I’ve always cordially disliked those terms for the phenomenon. I like better the Fallacy of Inapt Concretion. That’s just me. But this is my essay, so I’m going to use it hereinafter.
In general, we may understand the Fallacy of Inapt Concretion as treating an idea as if it were actual in its own right; i.e., as if the idea all by itself could *do* things, the way that agents can do. Ideas can of course inform concrete actualities, and so doing influence their acts. But when this happens, it is not the idea itself that is acting, or that therefore is concrete, but rather the actuality that is informed by that idea.
To get sufficiently clear on this concept, we must distinguish between an idea and its concrete instantiations; between as it were the genotype and the phenotype of memes.
As to the former, the genotype of a meme is its formal specification, whereas the phenotype of a meme is its actual implementation by an actual entity.
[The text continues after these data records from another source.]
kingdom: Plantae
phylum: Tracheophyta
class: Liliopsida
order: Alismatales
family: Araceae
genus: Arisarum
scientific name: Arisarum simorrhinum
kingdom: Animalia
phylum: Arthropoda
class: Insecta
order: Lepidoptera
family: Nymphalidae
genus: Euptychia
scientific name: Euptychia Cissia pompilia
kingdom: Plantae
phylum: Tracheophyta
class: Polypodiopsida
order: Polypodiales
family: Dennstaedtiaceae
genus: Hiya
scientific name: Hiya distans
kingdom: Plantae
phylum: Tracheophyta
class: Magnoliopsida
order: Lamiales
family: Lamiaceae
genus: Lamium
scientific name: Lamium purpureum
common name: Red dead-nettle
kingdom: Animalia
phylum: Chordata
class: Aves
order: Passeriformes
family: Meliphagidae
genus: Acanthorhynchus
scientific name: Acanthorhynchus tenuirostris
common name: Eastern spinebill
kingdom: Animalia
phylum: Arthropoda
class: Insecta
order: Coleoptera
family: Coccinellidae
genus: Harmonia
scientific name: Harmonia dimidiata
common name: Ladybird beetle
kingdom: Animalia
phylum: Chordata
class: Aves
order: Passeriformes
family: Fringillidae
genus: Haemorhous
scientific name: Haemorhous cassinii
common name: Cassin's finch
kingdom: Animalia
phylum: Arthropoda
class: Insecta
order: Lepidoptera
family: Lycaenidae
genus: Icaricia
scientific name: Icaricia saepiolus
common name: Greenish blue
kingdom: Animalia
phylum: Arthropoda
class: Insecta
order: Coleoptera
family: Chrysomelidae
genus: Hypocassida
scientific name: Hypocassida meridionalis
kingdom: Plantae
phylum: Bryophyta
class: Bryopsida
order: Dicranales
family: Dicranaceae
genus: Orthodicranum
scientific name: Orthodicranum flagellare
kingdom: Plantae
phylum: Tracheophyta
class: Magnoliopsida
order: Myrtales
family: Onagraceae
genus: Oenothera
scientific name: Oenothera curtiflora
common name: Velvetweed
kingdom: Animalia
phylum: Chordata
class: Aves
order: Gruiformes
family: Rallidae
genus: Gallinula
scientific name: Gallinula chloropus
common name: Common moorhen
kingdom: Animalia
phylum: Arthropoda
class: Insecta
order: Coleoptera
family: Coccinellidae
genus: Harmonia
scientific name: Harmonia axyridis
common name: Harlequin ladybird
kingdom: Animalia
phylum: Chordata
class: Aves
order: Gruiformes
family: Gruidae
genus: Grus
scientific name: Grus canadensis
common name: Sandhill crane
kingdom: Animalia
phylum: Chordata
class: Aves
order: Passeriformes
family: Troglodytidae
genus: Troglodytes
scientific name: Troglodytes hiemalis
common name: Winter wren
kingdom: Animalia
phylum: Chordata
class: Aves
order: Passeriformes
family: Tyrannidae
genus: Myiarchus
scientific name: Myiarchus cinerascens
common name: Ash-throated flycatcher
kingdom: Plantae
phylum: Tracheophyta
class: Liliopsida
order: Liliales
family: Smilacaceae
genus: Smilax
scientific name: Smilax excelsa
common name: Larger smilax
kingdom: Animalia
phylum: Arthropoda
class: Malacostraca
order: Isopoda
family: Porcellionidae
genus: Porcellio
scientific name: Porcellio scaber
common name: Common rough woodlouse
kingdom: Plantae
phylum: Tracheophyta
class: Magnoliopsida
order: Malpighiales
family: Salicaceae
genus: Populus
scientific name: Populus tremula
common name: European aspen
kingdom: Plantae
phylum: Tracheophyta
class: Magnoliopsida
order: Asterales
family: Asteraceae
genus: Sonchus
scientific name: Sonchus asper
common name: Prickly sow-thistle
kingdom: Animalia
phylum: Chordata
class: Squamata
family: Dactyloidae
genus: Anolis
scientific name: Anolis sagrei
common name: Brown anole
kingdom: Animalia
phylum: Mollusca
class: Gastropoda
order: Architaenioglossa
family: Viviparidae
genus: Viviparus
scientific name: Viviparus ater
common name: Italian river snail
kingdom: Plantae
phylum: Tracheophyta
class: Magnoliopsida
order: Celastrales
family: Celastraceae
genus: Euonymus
Memes are actual at all then only as aspects of the intellects in which they have been instantiated, and so have operated and interacted with other similarly instantiated memes, and then expressed in action.
The formal specification of a meme is of course also itself a meme.
I’m getting down into the weeds a bit here to begin with, only so that what I am about to say is – I hope – more clear. And that is this:
The reciprocal of the Fallacy of Inapt Concretion is the Fallacy of Inapt Abstraction.
This fallacy is committed when a concrete real is treated as if it were nothing but an abstract concept. It is found in the phenomenon of scapegoating, wherein a concrete person or thing is destroyed in an attempt to destroy an abstract evil that characterizes and so plagues the whole community. The move is obviously foolish; the only way to destroy the evil of the community is for each member thereof to abstain from it, and this just never happens, because very few actually want to stop doing evil.
Perhaps the greatest example of the Fallacy of Inapt Abstraction is to be seen in the murder by Communist regimes of millions upon millions of concrete individual persons, because they were thought to be salients of ideas that were politically incorrect. The same sort of thing goes on in the West today, albeit far less violently.
Signaling virtue without going to the trouble of actually being virtuous is another manifestation of the Fallacy. E.g., announcing on Facebook that you are against hate, and then doing nothing about actual acts of hatred in your own vicinity – especially such acts as tend to occur within your own cranium.
The Fallacy is epitomized also in the wry autodeprecation that “I love humanity; it’s people I can’t stand.”